ETFs are traded throughout the day, much like stocks, allowing investors to buy and sell shares intraday. This means that investors don’t have to wait for the market to close to know the price of their transactions, unlike mutual funds.
The cost of investing in ETFs
Fees matter because they eat away at a fund’s performance and the higher the fees, the greater the impact on the fund’s performance over time. Investing in ETFs involves various fees. Although ETF fees are generally lower than those of mutual funds, it's still important to check the costs, as not all ETFs charge the same fees. Some funds, particularly actively managed ETFs and thematic ETFs, may have fees that are more comparable to mutual fund fees.
- Sales commissions: Sales commissions are one-off charges levied at the time of purchase and sale of shares of an ETF. Some brokers charge it, others don't.

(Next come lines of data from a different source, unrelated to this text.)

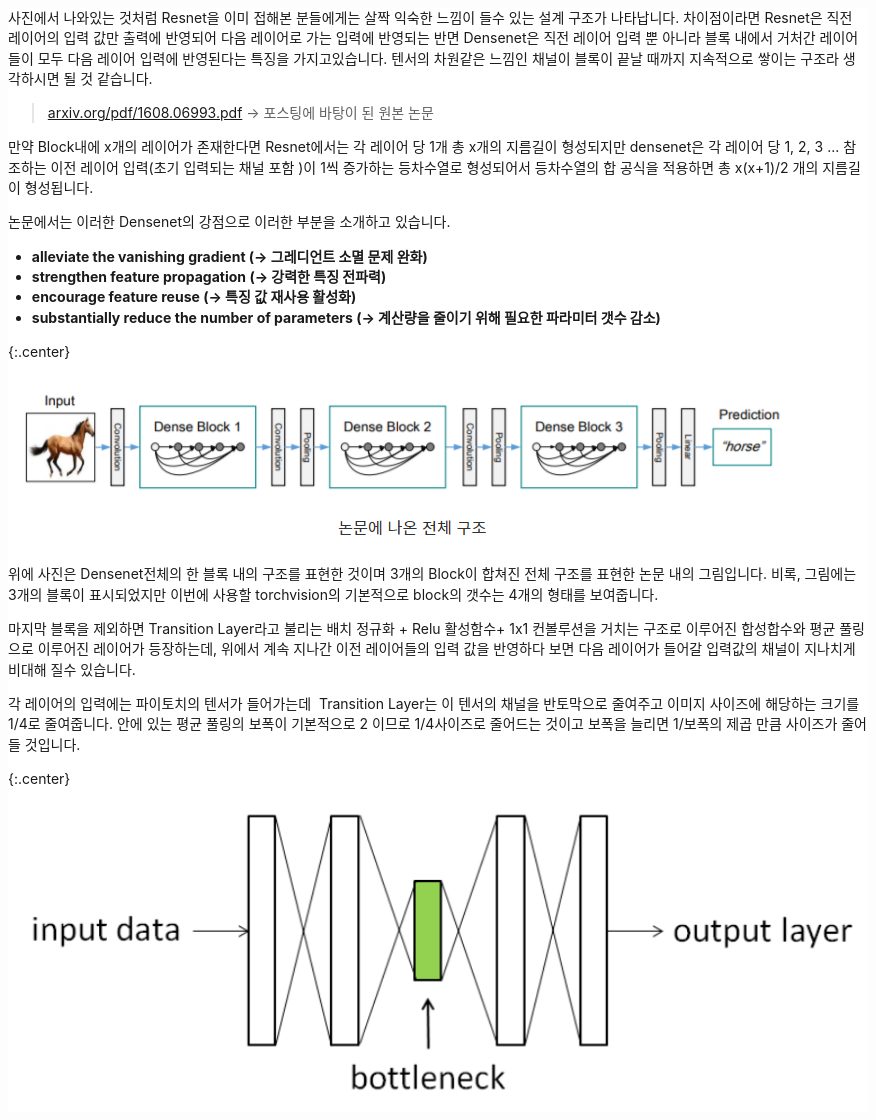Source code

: 사진에서 나와있는 것처럼 Resnet을 이미 접해본 분들에게는 살짝 익숙한 느낌이 들수 있는 설계 구조가 나타납니다. 차이점이라면 Resnet은 직전 레이어의 입력 값만 출력에 반영되어 다음 레이어로 가는 입력에 반영되는 반면 Densenet은 직전 레이어 입력 뿐 아니라 블록 내에서 거처간 레이어들이 모두 다음 레이어 입력에 반영된다는 특징을 가지고있습니다. 텐서의 차원같은 느낌인 채널이 블록이 끝날 때까지 지속적으로 쌓이는 구조라 생각하시면 될 것 같습니다.

> [arxiv.org/pdf/1608.06993.pdf](http://arxiv.org/pdf/1608.06993.pdf) → 포스팅에 바탕이 된 원본 논문

만약 Block내에 x개의 레이어가 존재한다면 Resnet에서는 각 레이어 당 1개 총 x개의 지름길이 형성되지만 densenet은 각 레이어 당 1, 2, 3 ... 참조하는 이전 레이어 입력(초기 입력되는 채널 포함 )이 1씩 증가하는 등차수열로 형성되어서 등차수열의 합 공식을 적용하면 총 x(x+1)/2 개의 지름길이 형성됩니다.

논문에서는 이러한 Densenet의 강점으로 이러한 부분을 소개하고 있습니다.

- **alleviate the vanishing gradient (-> 그레디언트 소멸 문제 완화)**
- **strengthen feature propagation (-> 강력한 특징 전파력)**
- **encourage feature reuse (-> 특징 값 재사용 활성화)**
- **substantially reduce the number of parameters (-> 계산량을 줄이기 위해 필요한 파라미터 갯수 감소)**

{:.center}
![Untitled%203](/assets/images/posts/2021-02-23-image-classification-transfer-learning-with-custom-data/Untitled%203.png)

위에 사진은 Densenet전체의 한 블록 내의 구조를 표현한 것이며 3개의 Block이 합쳐진 전체 구조를 표현한 논문 내의 그림입니다. 비록, 그림에는 3개의 블록이 표시되었지만 이번에 사용할 torchvision의 기본적으로 block의 갯수는 4개의 형태를 보여줍니다.

마지막 블록을 제외하면 Transition Layer라고 불리는 배치 정규화 + Relu 활성함수+ 1x1 컨볼루션을 거치는 구조로 이루어진 합성합수와 평균 풀링으로 이루어진 레이어가 등장하는데, 위에서 계속 지나간 이전 레이어들의 입력 값을 반영하다 보면 다음 레이어가 들어갈 입력값의 채널이 지나치게 비대해 질수 있습니다.

각 레이어의 입력에는 파이토치의 텐서가 들어가는데  Transition Layer는 이 텐서의 채널을 반토막으로 줄여주고 이미지 사이즈에 해당하는 크기를 1/4로 줄여줍니다. 안에 있는 평균 풀링의 보폭이 기본적으로 2 이므로 1/4사이즈로 줄어드는 것이고 보폭을 늘리면 1/보폭의 제곱 만큼 사이즈가 줄어들 것입니다.

{:.center}
![Untitled%204](/assets/images/posts/2021-02-23-image-classification-transfer-learning-with-custom-data/Untitled%204.png)
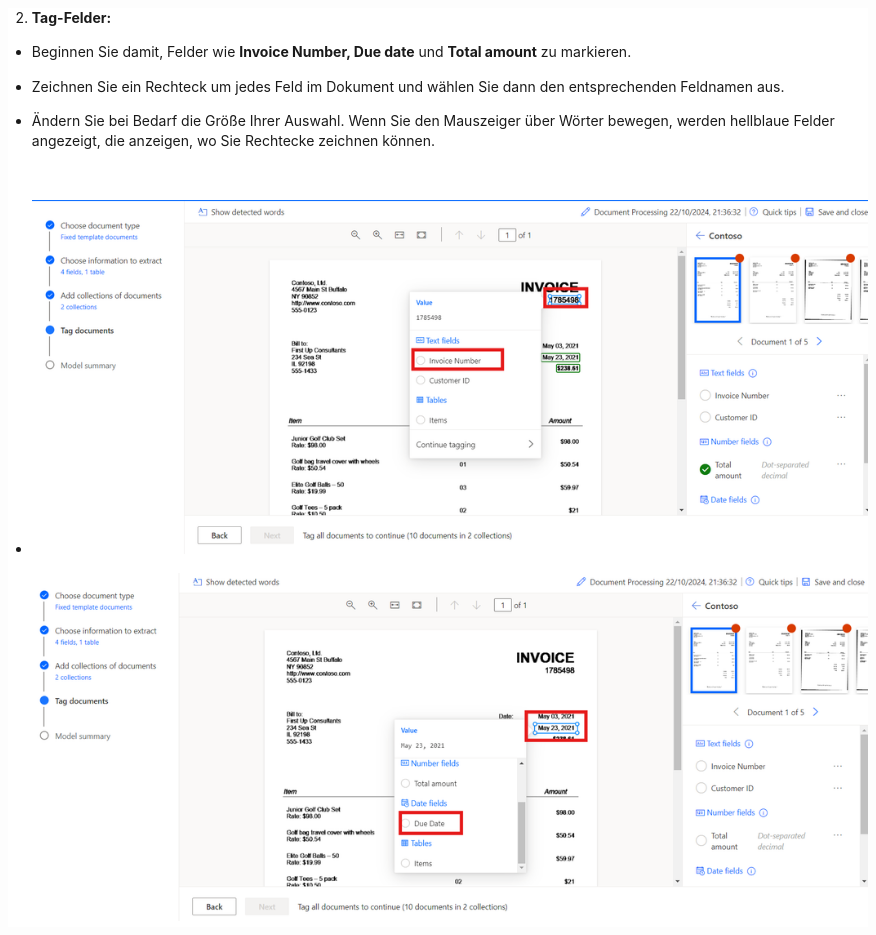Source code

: 2.  **Tag-Felder:**

- Beginnen Sie damit, Felder wie **Invoice Number, Due date** und
  **Total amount** zu markieren.

- Zeichnen Sie ein Rechteck um jedes Feld im Dokument und wählen Sie
  dann den entsprechenden Feldnamen aus.

- Ändern Sie bei Bedarf die Größe Ihrer Auswahl. Wenn Sie den Mauszeiger
  über Wörter bewegen, werden hellblaue Felder angezeigt, die anzeigen,
  wo Sie Rechtecke zeichnen können.

&nbsp;

- ![](./media/image30.png)

  ![](./media/image31.png)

- Ongoing costs: This cost represents the annual fee for managing the ETF and includes operational costs, administrative expenses, and management fees. The ongoing cost is expressed as a percentage of the fund’s net asset value. It is deducted from the ETF’s assets and is reflected in its net asset value. The fee that an investor pays is a percentage of his/her investment in the fund.
- Performance fee: A performance fee is charged by a manager for achieving specific performance targets, typically exceeding a benchmark index. Some actively managed ETFs and thematic ETFs may impose a performance fee.
- Custody fee: Some financial institutions charge investors a fee for the safekeeping of their assets which includes protecting them from loss, theft or misuse.